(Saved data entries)

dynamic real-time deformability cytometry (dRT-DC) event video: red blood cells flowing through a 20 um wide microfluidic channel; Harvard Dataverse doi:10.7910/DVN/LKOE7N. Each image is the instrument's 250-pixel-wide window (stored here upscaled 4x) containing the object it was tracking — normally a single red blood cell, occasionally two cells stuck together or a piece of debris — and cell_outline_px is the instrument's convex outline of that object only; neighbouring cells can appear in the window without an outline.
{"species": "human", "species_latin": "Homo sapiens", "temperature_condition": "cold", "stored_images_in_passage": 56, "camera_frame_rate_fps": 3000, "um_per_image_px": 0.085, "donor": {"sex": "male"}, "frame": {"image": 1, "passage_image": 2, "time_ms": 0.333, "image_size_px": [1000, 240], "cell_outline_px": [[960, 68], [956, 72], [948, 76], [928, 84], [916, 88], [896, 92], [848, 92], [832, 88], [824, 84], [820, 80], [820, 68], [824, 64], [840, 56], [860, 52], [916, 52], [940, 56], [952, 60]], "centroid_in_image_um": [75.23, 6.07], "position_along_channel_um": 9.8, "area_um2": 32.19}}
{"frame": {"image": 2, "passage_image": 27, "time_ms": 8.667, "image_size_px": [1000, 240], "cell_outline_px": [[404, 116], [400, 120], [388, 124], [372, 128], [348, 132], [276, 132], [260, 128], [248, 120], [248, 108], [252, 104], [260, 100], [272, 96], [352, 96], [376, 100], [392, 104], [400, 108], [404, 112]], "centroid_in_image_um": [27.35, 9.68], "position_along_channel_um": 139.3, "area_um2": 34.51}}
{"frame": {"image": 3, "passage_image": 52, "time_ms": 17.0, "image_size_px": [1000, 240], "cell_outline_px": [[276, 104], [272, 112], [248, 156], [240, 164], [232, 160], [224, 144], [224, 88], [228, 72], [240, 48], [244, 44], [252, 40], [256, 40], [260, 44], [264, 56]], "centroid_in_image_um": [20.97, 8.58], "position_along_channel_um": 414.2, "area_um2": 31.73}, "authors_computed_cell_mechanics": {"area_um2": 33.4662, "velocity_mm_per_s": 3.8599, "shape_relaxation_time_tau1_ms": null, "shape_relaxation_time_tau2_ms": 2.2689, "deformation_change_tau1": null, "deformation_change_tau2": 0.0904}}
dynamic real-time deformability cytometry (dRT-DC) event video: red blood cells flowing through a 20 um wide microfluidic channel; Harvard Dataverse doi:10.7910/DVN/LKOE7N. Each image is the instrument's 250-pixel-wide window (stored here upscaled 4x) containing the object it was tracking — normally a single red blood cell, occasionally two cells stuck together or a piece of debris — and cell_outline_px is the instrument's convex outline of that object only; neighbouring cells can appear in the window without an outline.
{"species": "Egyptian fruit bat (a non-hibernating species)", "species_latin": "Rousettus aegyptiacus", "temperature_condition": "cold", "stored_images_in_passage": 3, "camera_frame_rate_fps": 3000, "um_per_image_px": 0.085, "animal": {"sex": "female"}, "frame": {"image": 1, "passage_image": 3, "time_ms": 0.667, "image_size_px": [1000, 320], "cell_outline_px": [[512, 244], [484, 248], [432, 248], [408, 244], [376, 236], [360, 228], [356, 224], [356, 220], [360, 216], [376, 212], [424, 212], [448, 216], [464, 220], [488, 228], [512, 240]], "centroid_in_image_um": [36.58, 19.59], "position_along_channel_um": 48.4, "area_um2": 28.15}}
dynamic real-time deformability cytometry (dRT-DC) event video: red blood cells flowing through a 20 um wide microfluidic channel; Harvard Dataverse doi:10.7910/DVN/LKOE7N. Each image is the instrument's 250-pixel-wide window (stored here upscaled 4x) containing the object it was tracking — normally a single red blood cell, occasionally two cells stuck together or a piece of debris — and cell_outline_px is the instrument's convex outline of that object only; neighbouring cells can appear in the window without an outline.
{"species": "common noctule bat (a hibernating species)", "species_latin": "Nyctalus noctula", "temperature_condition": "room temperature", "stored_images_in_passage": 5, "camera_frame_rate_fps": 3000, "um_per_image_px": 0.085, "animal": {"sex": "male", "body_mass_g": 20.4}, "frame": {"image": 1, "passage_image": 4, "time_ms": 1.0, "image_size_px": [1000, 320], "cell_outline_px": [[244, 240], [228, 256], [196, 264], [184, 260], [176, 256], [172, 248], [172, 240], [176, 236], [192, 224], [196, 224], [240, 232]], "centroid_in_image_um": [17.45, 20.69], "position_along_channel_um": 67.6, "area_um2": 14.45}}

- Your objective: Faithfully reproduce all of the records, character for character.

- Response to this exercise:
dynamic real-time deformability cytometry (dRT-DC) event video: red blood cells flowing through a 20 um wide microfluidic channel; Harvard Dataverse doi:10.7910/DVN/LKOE7N. Each image is the instrument's 250-pixel-wide window (stored here upscaled 4x) containing the object it was tracking — normally a single red blood cell, occasionally two cells stuck together or a piece of debris — and cell_outline_px is the instrument's convex outline of that object only; neighbouring cells can appear in the window without an outline.
{"species": "human", "species_latin": "Homo sapiens", "temperature_condition": "cold", "stored_images_in_passage": 56, "camera_frame_rate_fps": 3000, "um_per_image_px": 0.085, "donor": {"sex": "male"}, "frame": {"image": 1, "passage_image": 2, "time_ms": 0.333, "image_size_px": [1000, 240], "cell_outline_px": [[960, 68], [956, 72], [948, 76], [928, 84], [916, 88], [896, 92], [848, 92], [832, 88], [824, 84], [820, 80], [820, 68], [824, 64], [840, 56], [860, 52], [916, 52], [940, 56], [952, 60]], "centroid_in_image_um": [75.23, 6.07], "position_along_channel_um": 9.8, "area_um2": 32.19}}
{"frame": {"image": 2, "passage_image": 27, "time_ms": 8.667, "image_size_px": [1000, 240], "cell_outline_px": [[404, 116], [400, 120], [388, 124], [372, 128], [348, 132], [276, 132], [260, 128], [248, 120], [248, 108], [252, 104], [260, 100], [272, 96], [352, 96], [376, 100], [392, 104], [400, 108], [404, 112]], "centroid_in_image_um": [27.35, 9.68], "position_along_channel_um": 139.3, "area_um2": 34.51}}
{"frame": {"image": 3, "passage_image": 52, "time_ms": 17.0, "image_size_px": [1000, 240], "cell_outline_px": [[276, 104], [272, 112], [248, 156], [240, 164], [232, 160], [224, 144], [224, 88], [228, 72], [240, 48], [244, 44], [252, 40], [256, 40], [260, 44], [264, 56]], "centroid_in_image_um": [20.97, 8.58], "position_along_channel_um": 414.2, "area_um2": 31.73}, "authors_computed_cell_mechanics": {"area_um2": 33.4662, "velocity_mm_per_s": 3.8599, "shape_relaxation_time_tau1_ms": null, "shape_relaxation_time_tau2_ms": 2.2689, "deformation_change_tau1": null, "deformation_change_tau2": 0.0904}}
dynamic real-time deformability cytometry (dRT-DC) event video: red blood cells flowing through a 20 um wide microfluidic channel; Harvard Dataverse doi:10.7910/DVN/LKOE7N. Each image is the instrument's 250-pixel-wide window (stored here upscaled 4x) containing the object it was tracking — normally a single red blood cell, occasionally two cells stuck together or a piece of debris — and cell_outline_px is the instrument's convex outline of that object only; neighbouring cells can appear in the window without an outline.
{"species": "Egyptian fruit bat (a non-hibernating species)", "species_latin": "Rousettus aegyptiacus", "temperature_condition": "cold", "stored_images_in_passage": 3, "camera_frame_rate_fps": 3000, "um_per_image_px": 0.085, "animal": {"sex": "female"}, "frame": {"image": 1, "passage_image": 3, "time_ms": 0.667, "image_size_px": [1000, 320], "cell_outline_px": [[512, 244], [484, 248], [432, 248], [408, 244], [376, 236], [360, 228], [356, 224], [356, 220], [360, 216], [376, 212], [424, 212], [448, 216], [464, 220], [488, 228], [512, 240]], "centroid_in_image_um": [36.58, 19.59], "position_along_channel_um": 48.4, "area_um2": 28.15}}
dynamic real-time deformability cytometry (dRT-DC) event video: red blood cells flowing through a 20 um wide microfluidic channel; Harvard Dataverse doi:10.7910/DVN/LKOE7N. Each image is the instrument's 250-pixel-wide window (stored here upscaled 4x) containing the object it was tracking — normally a single red blood cell, occasionally two cells stuck together or a piece of debris — and cell_outline_px is the instrument's convex outline of that object only; neighbouring cells can appear in the window without an outline.
{"species": "common noctule bat (a hibernating species)", "species_latin": "Nyctalus noctula", "temperature_condition": "room temperature", "stored_images_in_passage": 5, "camera_frame_rate_fps": 3000, "um_per_image_px": 0.085, "animal": {"sex": "male", "body_mass_g": 20.4}, "frame": {"image": 1, "passage_image": 4, "time_ms": 1.0, "image_size_px": [1000, 320], "cell_outline_px": [[244, 240], [228, 256], [196, 264], [184, 260], [176, 256], [172, 248], [172, 240], [176, 236], [192, 224], [196, 224], [240, 232]], "centroid_in_image_um": [17.45, 20.69], "position_along_channel_um": 67.6, "area_um2": 14.45}}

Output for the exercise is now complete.